[Saved data entries]

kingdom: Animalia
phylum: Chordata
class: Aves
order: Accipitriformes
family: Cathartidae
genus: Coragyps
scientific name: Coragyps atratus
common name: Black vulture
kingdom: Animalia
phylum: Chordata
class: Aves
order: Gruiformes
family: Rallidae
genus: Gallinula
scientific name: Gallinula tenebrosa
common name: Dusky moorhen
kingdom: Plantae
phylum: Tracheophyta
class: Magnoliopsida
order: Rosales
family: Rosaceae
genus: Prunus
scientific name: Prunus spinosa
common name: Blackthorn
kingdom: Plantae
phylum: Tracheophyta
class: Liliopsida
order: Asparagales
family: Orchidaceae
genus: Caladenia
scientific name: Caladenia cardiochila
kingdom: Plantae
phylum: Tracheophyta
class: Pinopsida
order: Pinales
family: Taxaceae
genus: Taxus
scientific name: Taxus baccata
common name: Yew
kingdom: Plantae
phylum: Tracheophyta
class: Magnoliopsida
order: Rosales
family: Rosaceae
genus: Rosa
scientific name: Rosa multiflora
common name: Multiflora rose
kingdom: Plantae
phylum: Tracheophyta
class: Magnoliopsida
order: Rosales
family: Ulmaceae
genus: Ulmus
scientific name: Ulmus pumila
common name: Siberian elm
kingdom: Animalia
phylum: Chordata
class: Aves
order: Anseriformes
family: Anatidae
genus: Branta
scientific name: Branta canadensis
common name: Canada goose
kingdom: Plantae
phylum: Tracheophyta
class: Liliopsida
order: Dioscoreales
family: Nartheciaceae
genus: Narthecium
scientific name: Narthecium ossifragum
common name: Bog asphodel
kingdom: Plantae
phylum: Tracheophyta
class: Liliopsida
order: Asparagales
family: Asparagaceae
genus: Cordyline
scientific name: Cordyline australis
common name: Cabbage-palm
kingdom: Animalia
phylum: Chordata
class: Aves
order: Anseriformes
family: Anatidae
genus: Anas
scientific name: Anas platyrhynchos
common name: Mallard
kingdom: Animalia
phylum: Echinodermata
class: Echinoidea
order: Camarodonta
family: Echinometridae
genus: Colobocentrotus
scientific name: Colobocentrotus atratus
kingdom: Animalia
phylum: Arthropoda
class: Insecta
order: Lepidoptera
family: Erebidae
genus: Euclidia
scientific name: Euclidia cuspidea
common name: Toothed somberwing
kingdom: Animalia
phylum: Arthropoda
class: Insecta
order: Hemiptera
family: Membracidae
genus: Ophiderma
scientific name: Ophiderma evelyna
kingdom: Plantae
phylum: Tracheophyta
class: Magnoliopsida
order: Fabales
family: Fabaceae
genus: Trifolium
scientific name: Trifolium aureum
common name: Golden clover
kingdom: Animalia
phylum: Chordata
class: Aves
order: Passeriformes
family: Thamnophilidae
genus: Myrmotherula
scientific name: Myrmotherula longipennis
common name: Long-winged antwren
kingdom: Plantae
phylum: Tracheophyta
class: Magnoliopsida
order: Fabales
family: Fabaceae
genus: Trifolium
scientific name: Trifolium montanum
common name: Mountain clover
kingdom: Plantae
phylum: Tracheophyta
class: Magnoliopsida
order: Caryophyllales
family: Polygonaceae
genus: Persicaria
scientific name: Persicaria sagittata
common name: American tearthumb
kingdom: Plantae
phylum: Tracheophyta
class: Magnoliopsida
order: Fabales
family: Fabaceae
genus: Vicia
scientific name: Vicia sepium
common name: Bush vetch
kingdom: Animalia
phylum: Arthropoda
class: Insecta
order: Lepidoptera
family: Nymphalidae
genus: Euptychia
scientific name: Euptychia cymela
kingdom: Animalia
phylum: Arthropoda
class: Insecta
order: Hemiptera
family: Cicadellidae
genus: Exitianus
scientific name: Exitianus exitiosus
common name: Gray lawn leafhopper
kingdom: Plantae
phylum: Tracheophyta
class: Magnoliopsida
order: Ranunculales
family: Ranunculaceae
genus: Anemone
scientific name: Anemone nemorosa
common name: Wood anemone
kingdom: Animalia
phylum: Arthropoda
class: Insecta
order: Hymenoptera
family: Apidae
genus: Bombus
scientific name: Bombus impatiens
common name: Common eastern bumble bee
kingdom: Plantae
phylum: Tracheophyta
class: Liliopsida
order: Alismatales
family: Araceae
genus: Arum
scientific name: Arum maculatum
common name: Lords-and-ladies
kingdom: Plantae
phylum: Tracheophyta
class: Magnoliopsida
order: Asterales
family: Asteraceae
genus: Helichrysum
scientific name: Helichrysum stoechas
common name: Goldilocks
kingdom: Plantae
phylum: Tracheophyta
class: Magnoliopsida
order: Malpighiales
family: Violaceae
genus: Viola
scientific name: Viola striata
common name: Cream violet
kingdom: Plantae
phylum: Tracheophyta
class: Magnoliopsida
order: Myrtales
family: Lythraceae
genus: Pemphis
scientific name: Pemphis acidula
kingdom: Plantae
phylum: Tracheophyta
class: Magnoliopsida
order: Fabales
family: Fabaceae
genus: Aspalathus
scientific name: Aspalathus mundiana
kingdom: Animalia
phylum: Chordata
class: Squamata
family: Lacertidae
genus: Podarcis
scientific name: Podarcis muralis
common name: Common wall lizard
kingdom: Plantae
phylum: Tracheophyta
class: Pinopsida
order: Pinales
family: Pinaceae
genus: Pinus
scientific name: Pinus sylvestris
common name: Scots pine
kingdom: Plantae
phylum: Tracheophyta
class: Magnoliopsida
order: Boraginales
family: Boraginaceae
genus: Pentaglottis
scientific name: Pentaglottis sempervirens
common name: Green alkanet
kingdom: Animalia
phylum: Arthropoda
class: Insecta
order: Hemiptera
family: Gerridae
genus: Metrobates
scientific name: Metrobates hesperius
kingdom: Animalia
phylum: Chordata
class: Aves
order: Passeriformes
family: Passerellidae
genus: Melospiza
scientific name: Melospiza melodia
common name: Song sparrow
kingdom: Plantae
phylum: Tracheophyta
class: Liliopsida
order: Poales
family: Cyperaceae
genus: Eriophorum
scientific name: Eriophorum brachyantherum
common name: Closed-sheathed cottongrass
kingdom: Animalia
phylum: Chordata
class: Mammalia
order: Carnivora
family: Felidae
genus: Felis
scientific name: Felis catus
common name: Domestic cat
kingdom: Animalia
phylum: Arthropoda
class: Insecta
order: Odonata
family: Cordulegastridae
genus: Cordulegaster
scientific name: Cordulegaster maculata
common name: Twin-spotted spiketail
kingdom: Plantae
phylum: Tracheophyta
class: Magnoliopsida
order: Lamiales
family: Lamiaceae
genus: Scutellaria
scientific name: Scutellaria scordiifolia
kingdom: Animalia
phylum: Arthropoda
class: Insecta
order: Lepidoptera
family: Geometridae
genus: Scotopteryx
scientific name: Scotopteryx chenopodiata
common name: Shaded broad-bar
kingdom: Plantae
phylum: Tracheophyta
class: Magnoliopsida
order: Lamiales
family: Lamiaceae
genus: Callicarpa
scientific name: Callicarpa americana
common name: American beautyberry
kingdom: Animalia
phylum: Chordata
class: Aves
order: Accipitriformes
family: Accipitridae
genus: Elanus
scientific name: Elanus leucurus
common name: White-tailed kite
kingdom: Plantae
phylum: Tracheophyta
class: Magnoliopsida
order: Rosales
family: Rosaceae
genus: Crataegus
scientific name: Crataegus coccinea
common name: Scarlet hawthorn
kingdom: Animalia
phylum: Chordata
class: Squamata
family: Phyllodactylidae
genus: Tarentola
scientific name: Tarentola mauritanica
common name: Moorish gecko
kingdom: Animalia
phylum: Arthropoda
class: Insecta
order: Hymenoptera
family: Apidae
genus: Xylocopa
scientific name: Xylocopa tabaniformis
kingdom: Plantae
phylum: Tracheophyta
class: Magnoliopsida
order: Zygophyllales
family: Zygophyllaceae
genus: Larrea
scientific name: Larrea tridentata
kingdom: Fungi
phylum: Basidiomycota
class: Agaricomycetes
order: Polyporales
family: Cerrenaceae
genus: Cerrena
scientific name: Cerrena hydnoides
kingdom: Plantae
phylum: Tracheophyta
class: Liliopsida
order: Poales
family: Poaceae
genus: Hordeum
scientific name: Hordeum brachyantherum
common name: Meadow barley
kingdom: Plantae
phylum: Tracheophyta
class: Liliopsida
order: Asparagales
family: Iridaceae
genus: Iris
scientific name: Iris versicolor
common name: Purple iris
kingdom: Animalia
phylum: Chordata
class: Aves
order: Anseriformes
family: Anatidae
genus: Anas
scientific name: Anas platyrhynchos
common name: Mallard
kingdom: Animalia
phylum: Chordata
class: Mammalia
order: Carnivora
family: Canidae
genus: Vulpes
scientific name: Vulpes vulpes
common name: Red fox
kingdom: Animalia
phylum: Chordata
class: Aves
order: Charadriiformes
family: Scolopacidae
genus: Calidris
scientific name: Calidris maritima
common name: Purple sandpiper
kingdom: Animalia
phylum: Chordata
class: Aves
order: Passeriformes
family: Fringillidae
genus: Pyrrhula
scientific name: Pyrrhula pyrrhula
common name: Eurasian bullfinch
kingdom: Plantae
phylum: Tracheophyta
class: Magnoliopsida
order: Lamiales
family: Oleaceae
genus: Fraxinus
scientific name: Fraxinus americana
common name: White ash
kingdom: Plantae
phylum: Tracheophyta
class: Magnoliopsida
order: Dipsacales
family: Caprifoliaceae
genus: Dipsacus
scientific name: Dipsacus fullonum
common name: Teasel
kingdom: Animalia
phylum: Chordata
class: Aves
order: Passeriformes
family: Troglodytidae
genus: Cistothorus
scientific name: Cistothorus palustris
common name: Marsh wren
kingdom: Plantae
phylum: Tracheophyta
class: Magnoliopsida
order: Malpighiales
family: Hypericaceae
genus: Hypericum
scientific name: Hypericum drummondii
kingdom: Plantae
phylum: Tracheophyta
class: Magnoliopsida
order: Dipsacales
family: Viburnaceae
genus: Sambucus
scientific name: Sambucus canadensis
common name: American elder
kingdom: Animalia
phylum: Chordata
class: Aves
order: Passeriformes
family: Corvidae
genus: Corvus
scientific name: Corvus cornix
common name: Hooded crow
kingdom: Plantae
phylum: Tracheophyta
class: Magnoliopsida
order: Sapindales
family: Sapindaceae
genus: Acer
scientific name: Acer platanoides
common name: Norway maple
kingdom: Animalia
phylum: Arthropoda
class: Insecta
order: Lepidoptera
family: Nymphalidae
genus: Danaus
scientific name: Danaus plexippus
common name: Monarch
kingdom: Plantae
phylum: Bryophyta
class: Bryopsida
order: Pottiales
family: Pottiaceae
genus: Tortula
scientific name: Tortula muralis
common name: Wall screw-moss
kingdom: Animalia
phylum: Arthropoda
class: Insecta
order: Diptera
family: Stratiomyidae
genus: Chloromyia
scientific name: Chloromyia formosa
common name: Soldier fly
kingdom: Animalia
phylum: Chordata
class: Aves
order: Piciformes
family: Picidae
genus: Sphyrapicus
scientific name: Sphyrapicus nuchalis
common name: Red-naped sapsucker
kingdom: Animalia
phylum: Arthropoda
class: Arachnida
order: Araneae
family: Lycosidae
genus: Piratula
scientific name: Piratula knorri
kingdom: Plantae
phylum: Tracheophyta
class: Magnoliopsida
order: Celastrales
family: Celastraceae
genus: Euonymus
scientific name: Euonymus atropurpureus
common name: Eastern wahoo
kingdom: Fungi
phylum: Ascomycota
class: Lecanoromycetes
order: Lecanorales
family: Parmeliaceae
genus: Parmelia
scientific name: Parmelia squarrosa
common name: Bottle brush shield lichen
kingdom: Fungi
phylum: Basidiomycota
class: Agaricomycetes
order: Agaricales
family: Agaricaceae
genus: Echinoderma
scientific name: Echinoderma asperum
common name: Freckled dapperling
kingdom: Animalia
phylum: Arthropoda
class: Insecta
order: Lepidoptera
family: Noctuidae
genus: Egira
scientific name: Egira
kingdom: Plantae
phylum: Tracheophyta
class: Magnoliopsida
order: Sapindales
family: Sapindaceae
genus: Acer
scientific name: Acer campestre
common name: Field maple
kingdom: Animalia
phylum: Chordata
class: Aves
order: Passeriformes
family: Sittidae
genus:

## What this task involves:
Rewrite the listing from its first line through the line with "genus: Narthecium", changing "common name" to "vernacular name" and leaving everything else as it is.

## Response below:
kingdom: Animalia
phylum: Chordata
class: Aves
order: Accipitriformes
family: Cathartidae
genus: Coragyps
scientific name: Coragyps atratus
vernacular name: Black vulture
kingdom: Animalia
phylum: Chordata
class: Aves
order: Gruiformes
family: Rallidae
genus: Gallinula
scientific name: Gallinula tenebrosa
vernacular name: Dusky moorhen
kingdom: Plantae
phylum: Tracheophyta
class: Magnoliopsida
order: Rosales
family: Rosaceae
genus: Prunus
scientific name: Prunus spinosa
vernacular name: Blackthorn
kingdom: Plantae
phylum: Tracheophyta
class: Liliopsida
order: Asparagales
family: Orchidaceae
genus: Caladenia
scientific name: Caladenia cardiochila
kingdom: Plantae
phylum: Tracheophyta
class: Pinopsida
order: Pinales
family: Taxaceae
genus: Taxus
scientific name: Taxus baccata
vernacular name: Yew
kingdom: Plantae
phylum: Tracheophyta
class: Magnoliopsida
order: Rosales
family: Rosaceae
genus: Rosa
scientific name: Rosa multiflora
vernacular name: Multiflora rose
kingdom: Plantae
phylum: Tracheophyta
class: Magnoliopsida
order: Rosales
family: Ulmaceae
genus: Ulmus
scientific name: Ulmus pumila
vernacular name: Siberian elm
kingdom: Animalia
phylum: Chordata
class: Aves
order: Anseriformes
family: Anatidae
genus: Branta
scientific name: Branta canadensis
vernacular name: Canada goose
kingdom: Plantae
phylum: Tracheophyta
class: Liliopsida
order: Dioscoreales
family: Nartheciaceae
genus: Narthecium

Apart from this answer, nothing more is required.